Tribune publiée dans l'Humanité.
Non content de casser les droits élémentaires des salariés, le gouvernement Macron s’en prend maintenant à l’une des mesures phares de la loi sur l’économie sociale et solidaire, dite loi Hamon, votée en juillet 2014. Sous la pression du Medef, Carole Delga, secrétaire d’État au Commerce, à l’Artisanat et à l’ESS, a en effet annoncé qu’elle déposerait, dans le cadre du projet de loi Macron, un amendement remettant profondément en cause les conditions d’exercice du droit d’information des salariés en cas de cession de leur entreprise. Ainsi, au cas où ce droit n’aurait pas été respecté, la vente ne serait pas annulée, mais une simple « contravention » serait infligée au fautif, ce qui ne ferait qu’alourdir quelque peu le coût de la reprise. Une fois de plus, le patronat a gagné.
Si d’aucuns hésitaient encore à penser que le triumvirat Hollande-Valls-Macron mettrait en œuvre une véritable politique de droite, le doute ne leur est plus permis ! Il n’y a décidément plus rien à attendre de ces gens du gouvernement. Eux ont choisi leur camp.

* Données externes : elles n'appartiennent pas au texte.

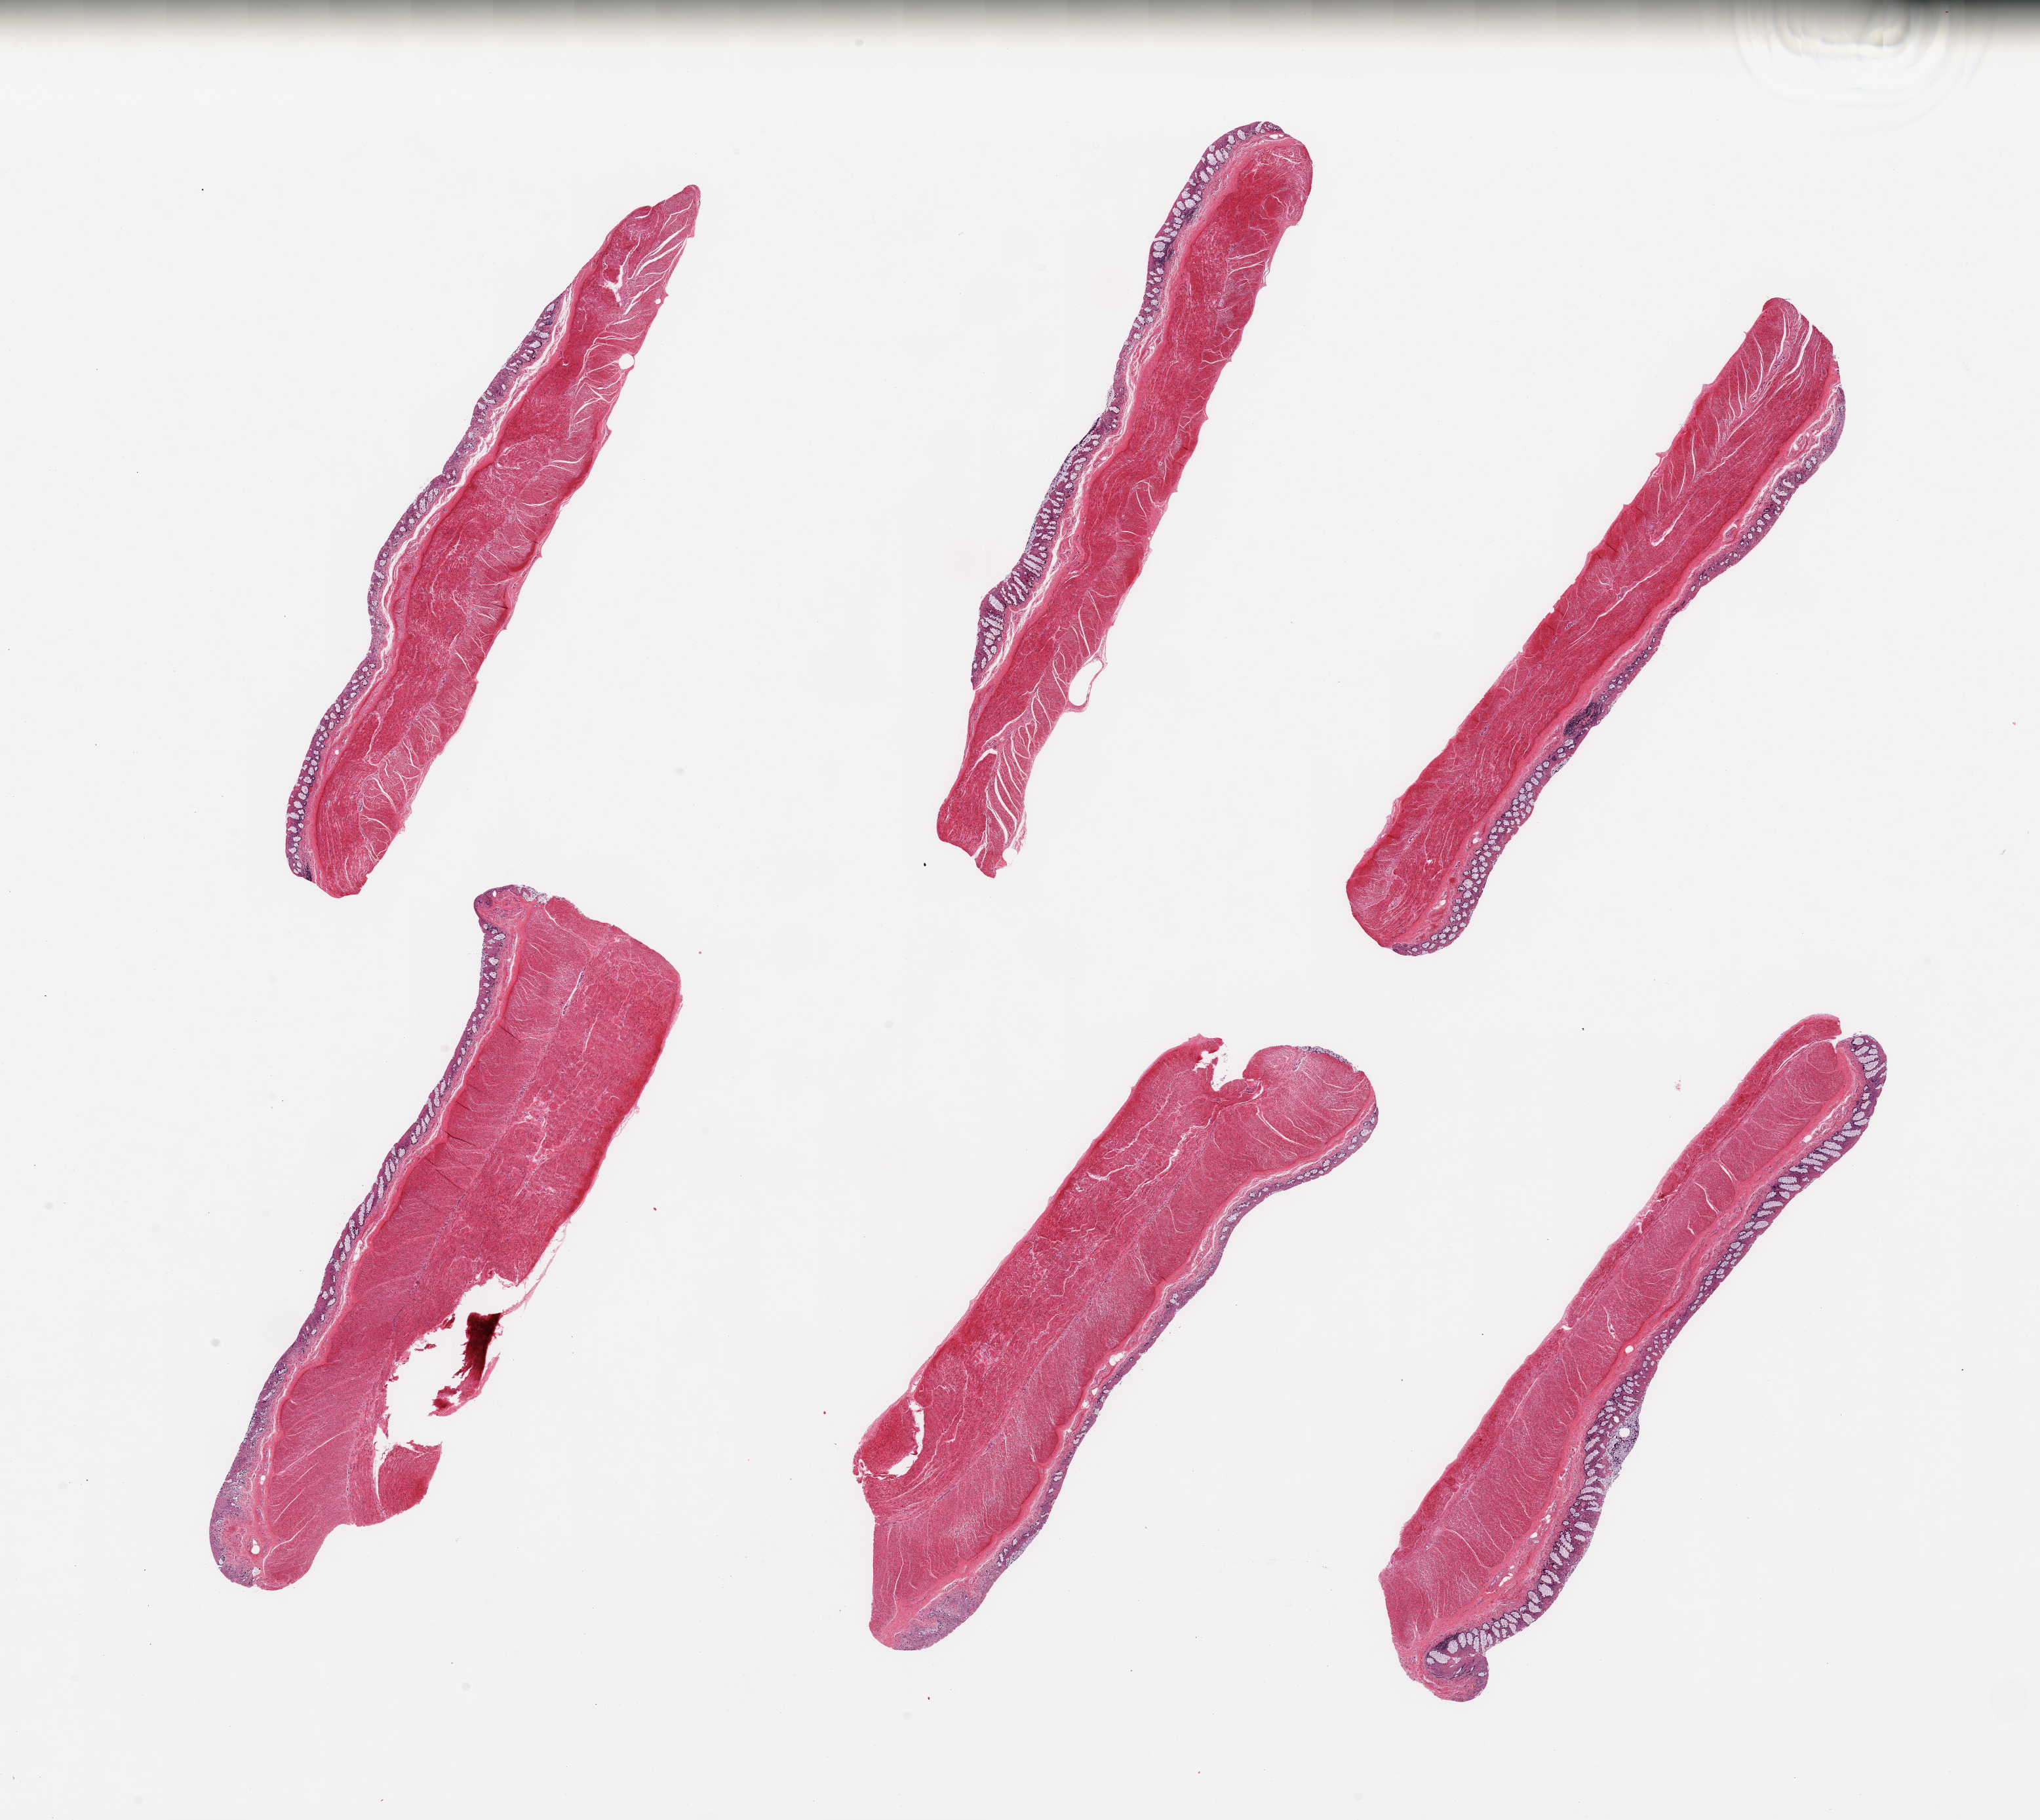
Digitized haematoxylin and eosin-stained section — a low-resolution overview of the entire scanned area, about 24.6 x 22.0 mm (acquisition: 20x scan), PAXgene-fixed, paraffin-embedded tissue, target tissue: sigmoid colon, donor tissue sample. Male donor.
Review note (as recorded): 6 pieces, ~90% target muscularis; ~10% auolyzing contaminant mucosa.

Après la défaite sans appel du Parti socialiste aux élections départementales, faudra-t-il que celle-ci soit confirmée lors des régionales, en décembre prochain, puis à la présidentielle de 2017, pour se mettre tous ensemble à la lourde tâche de bâtir, avec toutes les forces disponibles, organisations politiques et sociales, mais aussi et surtout les citoyens, une alternative au libéralisme et au productivisme ? Des alliances se dessinent aujourd’hui à gauche du PS, composées de forces issues du Front de gauche (PCF, PG, Ensemble), d’EELV, de Nouvelle Donne et de nombreux citoyens qui aspirent un à véritable changement. Mais il ne s’agit que d’un frémissement. Sans un mouvement social puissant, il n’y aura pas le rapport de forces dans la société qui permettra de changer la donne. Gageons que, le 9 avril, journée nationale intersyndicale de résistance à la loi Macron, donne le ton d’une remobilisation salutaire....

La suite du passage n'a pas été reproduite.